Department of Public Health and Clinical Medicine, Umeå University, 901 87, Umeå, Sweden.
Umeå University, Umeå, Sweden.
Int J Cardiovasc Imaging. 2020 Jun;36(6):1061-1068. doi: 10.1007/s10554-020-01801-z. Epub 2020 Mar 6.
Ultrasound examinations of atherosclerotic carotid plaques can be used to calculate risk markers associated with plaque vulnerability. Recent studies demonstrate significant inter-frame variability in risk markers. Here, we investigate risk marker variability in symptomatic plaques and its impact on reclassification of plaque vulnerability, as well as its association with the shape of the temporal variation over the cardiac cycle.
56 patients with symptomatic carotid stenosis were included in this study. 88 plaques were identified and the plaque risk markers size (area), echogenicity (gray scale median, GSM) and heterogeneity (coarseness) were measured in all frames of ultrasound B-mode image sequences. Inter-frame variability was quantified using the coefficient of variation (CV).
Inter-frame variabilities of the risk markers were area CV 5-8%; GSM CV 4-7%; coarseness CV 8-15% and was in general significantly lower in large as compared to smaller plaques. The variability in GSM risk marker caused a reclassification of vulnerability in 30 to 38% of the plaques. Temporal variations in GSM with a heart rate periodic or drift/trending pattern were found in smaller plaques (< 26 mm), whereas random pattern was found in larger plaques. In addition, hypoechoic plaques (GSM < 25) were associated with cyclic variation pattern, independent of their size.
Risk marker variability causes substantial reclassification of plaque vulnerability in symptomatic patients.
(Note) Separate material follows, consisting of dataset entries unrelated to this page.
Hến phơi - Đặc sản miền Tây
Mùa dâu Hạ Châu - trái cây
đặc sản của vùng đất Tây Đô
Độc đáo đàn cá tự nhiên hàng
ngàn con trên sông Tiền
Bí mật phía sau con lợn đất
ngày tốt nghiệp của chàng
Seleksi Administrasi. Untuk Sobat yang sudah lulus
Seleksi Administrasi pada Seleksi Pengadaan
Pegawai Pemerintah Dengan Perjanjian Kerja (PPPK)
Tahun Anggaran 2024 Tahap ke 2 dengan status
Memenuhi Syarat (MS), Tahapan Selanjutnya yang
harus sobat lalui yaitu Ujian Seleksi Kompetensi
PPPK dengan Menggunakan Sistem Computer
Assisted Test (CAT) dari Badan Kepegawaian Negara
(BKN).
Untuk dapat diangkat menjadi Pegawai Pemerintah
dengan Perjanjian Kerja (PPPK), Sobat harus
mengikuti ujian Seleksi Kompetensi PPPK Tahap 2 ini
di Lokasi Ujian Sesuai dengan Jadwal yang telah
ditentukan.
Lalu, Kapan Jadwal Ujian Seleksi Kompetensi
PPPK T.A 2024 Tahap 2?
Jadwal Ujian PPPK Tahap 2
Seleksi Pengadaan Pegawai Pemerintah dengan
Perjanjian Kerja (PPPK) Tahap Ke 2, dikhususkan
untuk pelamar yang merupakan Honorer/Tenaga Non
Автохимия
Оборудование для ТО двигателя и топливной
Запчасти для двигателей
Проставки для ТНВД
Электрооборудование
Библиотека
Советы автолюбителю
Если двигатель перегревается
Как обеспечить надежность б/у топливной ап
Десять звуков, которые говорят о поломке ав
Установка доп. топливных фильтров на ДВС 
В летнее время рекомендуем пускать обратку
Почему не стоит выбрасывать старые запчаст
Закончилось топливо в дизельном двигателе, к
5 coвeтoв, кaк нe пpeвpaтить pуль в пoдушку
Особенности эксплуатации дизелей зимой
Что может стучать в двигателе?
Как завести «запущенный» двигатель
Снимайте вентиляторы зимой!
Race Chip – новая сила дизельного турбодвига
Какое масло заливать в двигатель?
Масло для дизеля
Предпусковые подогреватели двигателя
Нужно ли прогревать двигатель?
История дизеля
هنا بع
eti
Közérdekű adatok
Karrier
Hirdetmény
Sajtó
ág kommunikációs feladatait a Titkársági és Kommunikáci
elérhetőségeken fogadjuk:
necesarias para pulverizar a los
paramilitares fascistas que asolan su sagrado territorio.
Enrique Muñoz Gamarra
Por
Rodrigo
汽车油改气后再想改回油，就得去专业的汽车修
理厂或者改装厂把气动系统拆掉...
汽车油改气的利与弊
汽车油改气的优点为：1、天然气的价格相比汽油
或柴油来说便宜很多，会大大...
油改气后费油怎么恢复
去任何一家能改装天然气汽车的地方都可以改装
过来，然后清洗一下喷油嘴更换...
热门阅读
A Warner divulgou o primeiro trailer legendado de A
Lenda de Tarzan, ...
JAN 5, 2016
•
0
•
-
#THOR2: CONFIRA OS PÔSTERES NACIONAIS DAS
Inter-frame variation and its temporal pattern should be considered in the design of future studies related to risk markers.
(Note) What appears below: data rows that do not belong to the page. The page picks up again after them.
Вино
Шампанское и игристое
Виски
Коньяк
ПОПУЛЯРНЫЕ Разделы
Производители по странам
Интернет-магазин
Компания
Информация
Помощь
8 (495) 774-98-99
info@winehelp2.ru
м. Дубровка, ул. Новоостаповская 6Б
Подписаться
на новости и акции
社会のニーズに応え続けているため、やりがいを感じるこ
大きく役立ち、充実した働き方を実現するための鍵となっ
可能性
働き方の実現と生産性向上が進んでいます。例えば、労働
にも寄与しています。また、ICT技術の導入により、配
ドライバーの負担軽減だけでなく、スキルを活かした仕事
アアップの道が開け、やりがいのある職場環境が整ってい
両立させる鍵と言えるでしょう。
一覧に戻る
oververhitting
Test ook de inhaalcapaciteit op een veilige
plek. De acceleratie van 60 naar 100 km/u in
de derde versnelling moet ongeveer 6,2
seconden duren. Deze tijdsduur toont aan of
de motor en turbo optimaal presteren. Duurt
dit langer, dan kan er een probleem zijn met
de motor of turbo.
动脉粥样硬化颈动脉斑块的超声检查可用于计算与斑块易损性相关的风险标志物。最近的研究表明,风险标志物存在显著的帧间变异性。在此,我们研究了有症状斑块中风险标志物的变异性及其对斑块易损性再分类的影响,并探讨了其与斑块在心动周期内时间变化形态的相关性。
本研究纳入了 56 例有症状颈动脉狭窄患者。共识别出 88 个斑块,并在所有超声 B 模式图像序列帧中测量了斑块风险标志物的大小(面积)、回声(灰度中位数,GSM)和异质性(粗糙度)。使用变异系数(CV)来量化帧间变异性。
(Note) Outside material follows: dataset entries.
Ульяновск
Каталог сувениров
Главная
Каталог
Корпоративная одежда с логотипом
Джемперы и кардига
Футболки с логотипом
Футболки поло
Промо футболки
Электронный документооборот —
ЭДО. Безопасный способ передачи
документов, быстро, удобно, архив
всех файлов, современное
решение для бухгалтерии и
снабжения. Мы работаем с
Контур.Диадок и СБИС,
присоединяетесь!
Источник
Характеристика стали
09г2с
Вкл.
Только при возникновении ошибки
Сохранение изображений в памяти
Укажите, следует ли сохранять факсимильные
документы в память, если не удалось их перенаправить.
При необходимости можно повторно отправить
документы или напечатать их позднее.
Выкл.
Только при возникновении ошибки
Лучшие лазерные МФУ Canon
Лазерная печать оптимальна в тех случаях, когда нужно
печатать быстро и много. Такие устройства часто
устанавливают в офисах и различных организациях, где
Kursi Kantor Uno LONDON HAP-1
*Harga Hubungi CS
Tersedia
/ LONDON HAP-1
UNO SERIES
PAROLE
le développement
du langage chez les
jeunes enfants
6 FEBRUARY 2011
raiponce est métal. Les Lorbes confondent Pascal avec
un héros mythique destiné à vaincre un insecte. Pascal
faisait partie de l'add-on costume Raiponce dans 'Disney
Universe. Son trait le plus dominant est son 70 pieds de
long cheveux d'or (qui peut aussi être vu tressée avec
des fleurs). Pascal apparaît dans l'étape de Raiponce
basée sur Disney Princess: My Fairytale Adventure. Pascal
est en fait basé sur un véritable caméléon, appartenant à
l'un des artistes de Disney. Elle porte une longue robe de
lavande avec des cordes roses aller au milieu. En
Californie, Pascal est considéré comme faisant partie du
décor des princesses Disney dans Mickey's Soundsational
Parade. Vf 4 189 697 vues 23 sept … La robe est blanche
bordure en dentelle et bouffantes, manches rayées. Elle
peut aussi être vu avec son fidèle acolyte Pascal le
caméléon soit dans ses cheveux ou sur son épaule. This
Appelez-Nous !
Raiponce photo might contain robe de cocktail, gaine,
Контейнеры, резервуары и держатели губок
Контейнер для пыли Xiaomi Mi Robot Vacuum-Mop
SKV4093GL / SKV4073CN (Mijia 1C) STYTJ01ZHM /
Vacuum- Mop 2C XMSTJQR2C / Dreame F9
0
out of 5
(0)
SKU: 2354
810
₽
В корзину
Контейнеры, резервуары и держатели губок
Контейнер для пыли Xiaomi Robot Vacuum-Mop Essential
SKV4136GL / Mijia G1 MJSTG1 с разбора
风险标志物的帧间变异性为面积 CV 5-8%、GSM CV 4-7%、粗糙度 CV 8-15%,一般来说,较大斑块的变异性明显低于较小斑块。GSM 风险标志物的变异性导致 30%至 38%的斑块易损性重新分类。在较小的斑块(<26mm)中发现了 GSM 的时间变化具有心率周期性或漂移/趋势模式,而在较大的斑块中则发现了随机模式。此外,低回声斑块(GSM<25)与周期性变化模式相关,而与斑块大小无关。
风险标志物的变异性导致有症状患者的斑块易损性发生显著的再分类。在未来与风险标志物相关的研究设计中,应考虑帧间变异性及其时间模式。